# Saw the litter



## Sue Calkins (Nov 5, 2009)

Went and saw Trisha's litter Tues. http://www.pedigreedatabase.com/german_shepherd_dog/para.utkoma?fadir=563961&modir=628741 Wow, nice puppies.  Very uniform litter. 5 weeks old....little alligators LOL Will be fun to check in on them over the next few weeks. Hopefully I'll be able to make a choice by the time one is ready to come home! They're young yet, but all showed the same....all came to see us happily and confidently, all took big grips on our clothes, wrists, ankles...little bit of head shakes here and there. All of them were exploring on there own, no one stood out as a bully or held back at any point. Can't even let color be the deciding factor....it just doesn't matter enough to me. 
Sue


----------



## Joby Becker (Dec 13, 2009)

**TASK 1**
Answer these questions about the forum post above:
(a) How old were the puppies when the litter was visited?
(b) On which day of the week did the visit take place?
(c) What does the post say about letting color decide the choice?
**TASK 2**
Render this sentence from the forum post above in Spanish: "Will be fun to check in on them over the next few weeks."
**TASK 3**
Reproduce the forum post above without changes, from "# Saw the litter" to "enough to me.".

**SUPPLIED MATERIAL**
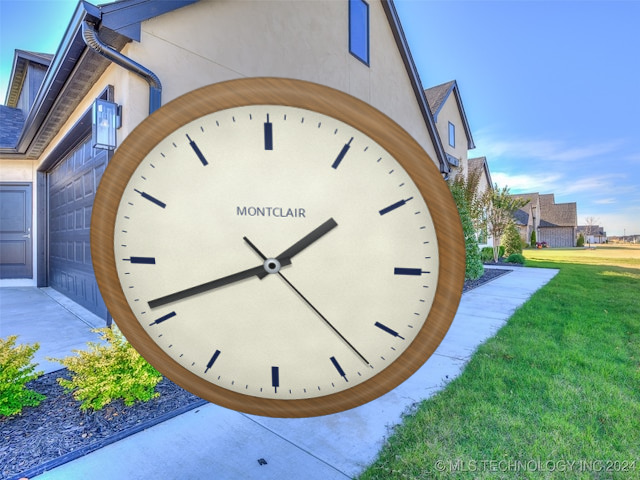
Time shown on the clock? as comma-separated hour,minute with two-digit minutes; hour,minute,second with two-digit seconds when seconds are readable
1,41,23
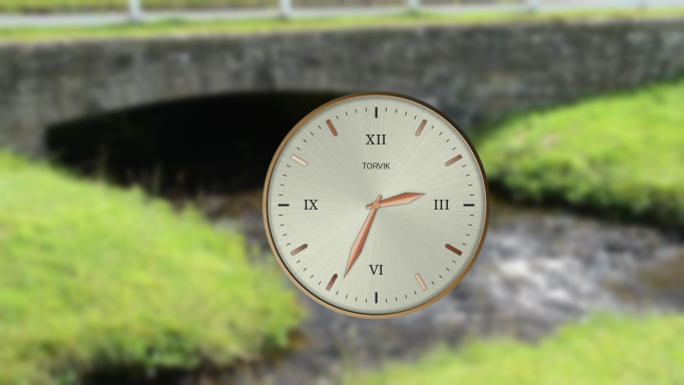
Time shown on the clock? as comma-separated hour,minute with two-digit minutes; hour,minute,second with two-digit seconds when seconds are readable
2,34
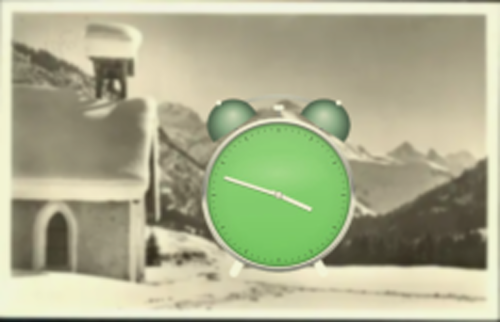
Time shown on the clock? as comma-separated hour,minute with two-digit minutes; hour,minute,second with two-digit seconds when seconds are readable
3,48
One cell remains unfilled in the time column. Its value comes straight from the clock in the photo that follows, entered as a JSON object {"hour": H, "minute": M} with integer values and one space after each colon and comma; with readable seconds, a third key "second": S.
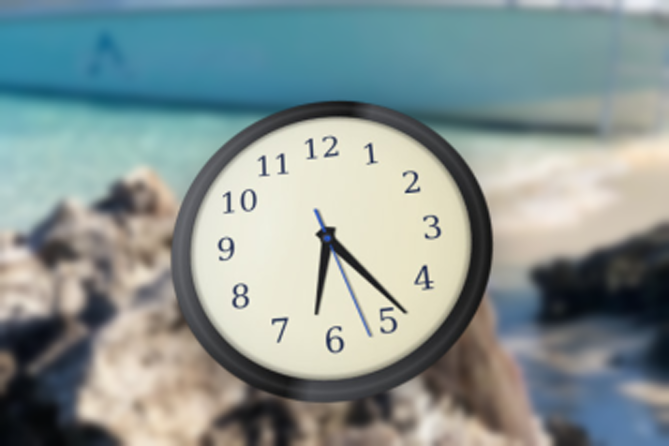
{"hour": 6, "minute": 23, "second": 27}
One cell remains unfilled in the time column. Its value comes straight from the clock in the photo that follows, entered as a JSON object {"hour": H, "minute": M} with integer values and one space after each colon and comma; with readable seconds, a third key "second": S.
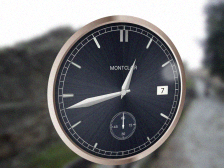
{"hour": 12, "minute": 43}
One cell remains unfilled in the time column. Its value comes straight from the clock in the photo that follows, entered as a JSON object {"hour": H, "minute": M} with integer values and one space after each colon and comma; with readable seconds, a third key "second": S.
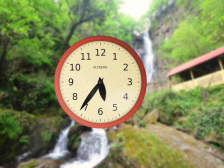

* * *

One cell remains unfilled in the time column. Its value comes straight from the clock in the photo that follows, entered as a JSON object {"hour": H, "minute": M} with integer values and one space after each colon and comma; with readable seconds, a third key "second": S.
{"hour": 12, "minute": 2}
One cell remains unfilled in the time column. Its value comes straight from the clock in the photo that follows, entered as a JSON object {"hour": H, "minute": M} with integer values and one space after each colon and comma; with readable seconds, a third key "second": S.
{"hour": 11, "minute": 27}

**EXPECTED ANSWER 1**
(a) 5 weeks old.
(b) Tuesday.
(c) Color can't be the deciding factor because it doesn't matter enough to the writer.

**EXPECTED ANSWER 2**
Será divertido ir a verlos durante las próximas semanas.

**EXPECTED ANSWER 3**
# Saw the litter



## Sue Calkins (Nov 5, 2009)

Went and saw Trisha's litter Tues. http://www.pedigreedatabase.com/german_shepherd_dog/para.utkoma?fadir=563961&modir=628741 Wow, nice puppies.  Very uniform litter. 5 weeks old....little alligators LOL Will be fun to check in on them over the next few weeks. Hopefully I'll be able to make a choice by the time one is ready to come home! They're young yet, but all showed the same....all came to see us happily and confidently, all took big grips on our clothes, wrists, ankles...little bit of head shakes here and there. All of them were exploring on there own, no one stood out as a bully or held back at any point. Can't even let color be the deciding factor....it just doesn't matter enough to me.